UK showing for sectionB's is tweed jacket, trousers and neat shoes you can run in. Shirt tie, hair back neatly in a bun and either a velvet riding hat, trilby or beadler, brown gloves.

for ridden classes swap the trousers for cream or canary jods, the shoes for short brown boots and the hat for a navy velvet riding hat preferably with cream leather harness

Inhand classes will run like this:
Enter the ring on the right rein, walk round the track untill the stweard stops you in one corner. trot to the back of the line when asked to. you will then be called into line so keep an eye on the steward.

You will then individually be asked to stand your horse up for the judge who will look at conformation, then you will be asked to walk away from the judge at trot back. Trot back Directly towards the judge (she will get out the way) and then round the back of the line. Judges pet peeves are those that dont trot directly back!!


----------



## whiskeynoo (Mar 17, 2010)

I was so nervous that my mouth was so dry i could barely talk!
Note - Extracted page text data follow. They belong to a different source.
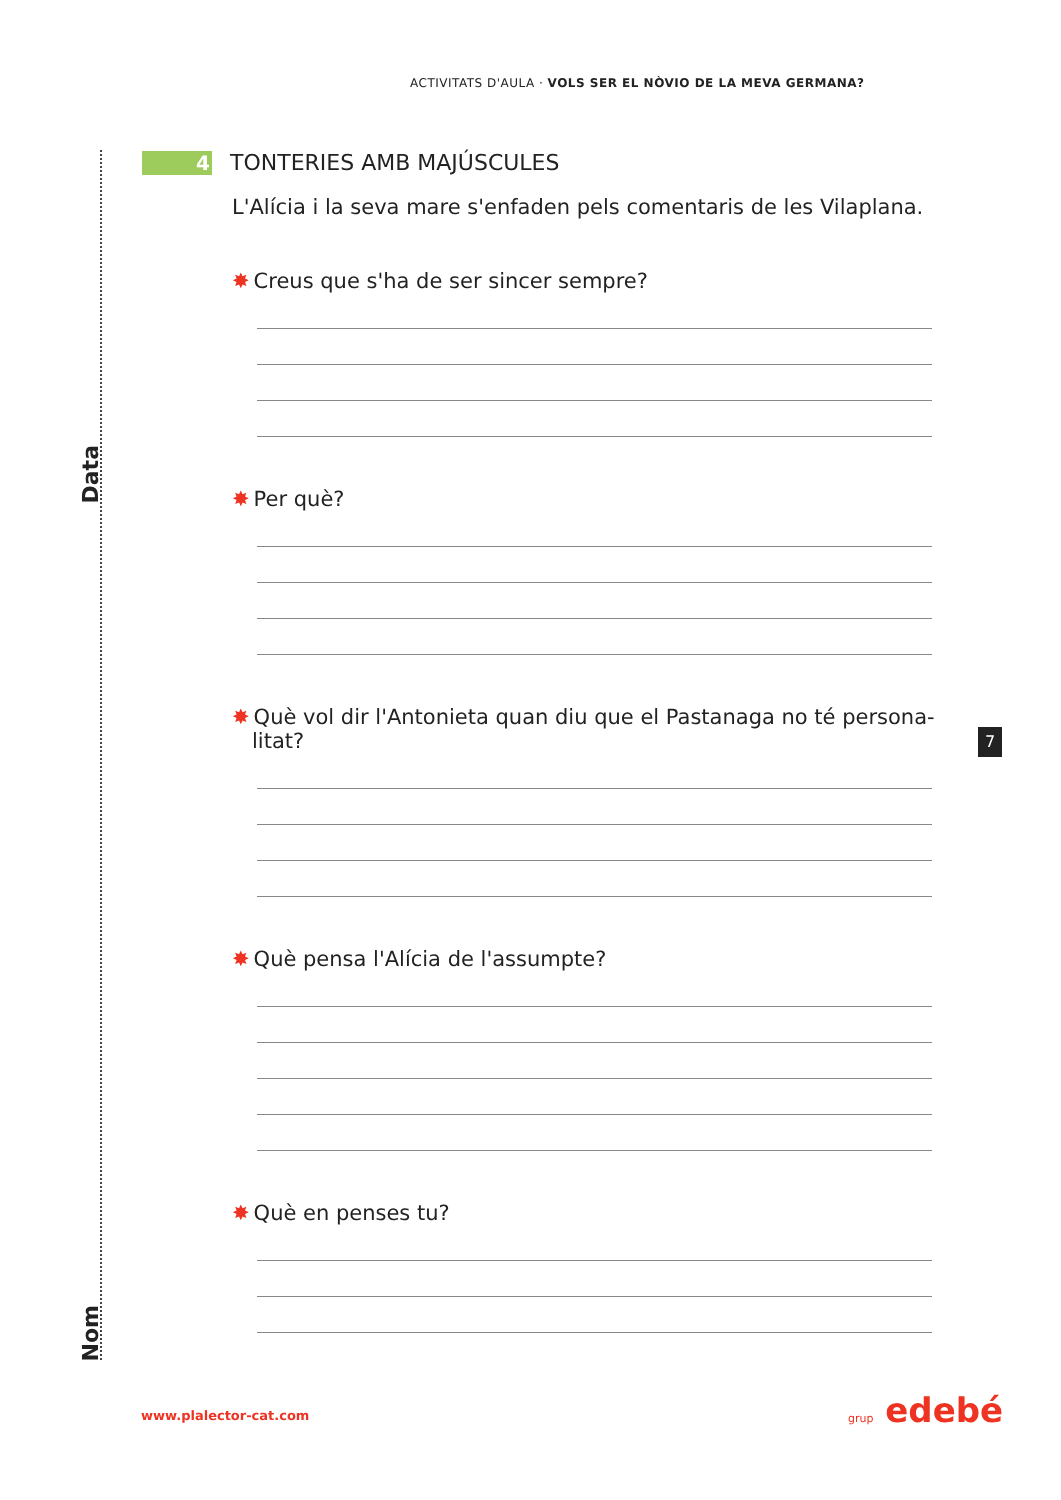ACTIVITATS D'AULA · VOLS SER EL NÒVIO DE LA MEVA GERMANA?
Data
Nom
4 TONTERIES AMB MAJÚSCULES
L'Alícia i la seva mare s'enfaden pels comentaris de les Vilaplana.
✸ Creus que s'ha de ser sincer sempre?
✸ Per què?
✸ Què vol dir l'Antonieta quan diu que el Pastanaga no té persona-
litat?
✸ Què pensa l'Alícia de l'assumpte?
✸ Què en penses tu?
7
www.plalector-cat.com grup edebé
We came last in both classes (whoops) but it's the experience that counts. My number fell off during the in hand class and by the time we done the ridden class Eddie was fed up, and i had a splitting headache from him screaming every 5 minutes. 
I was so un-prepared, especially for the ridden class (no tweed jacket, my jodhpurs were black and i still had my nose ring in) 
But for my first ever show and him only being broken for like a week and being so un-prepared i like to think we gave it a good bash.
Here's a few pictures from the show, i am aware i am far too big to be his jockey (another reason i was unsure about the ridden class) And my boss told me his tail was filthy. Yay us.


----------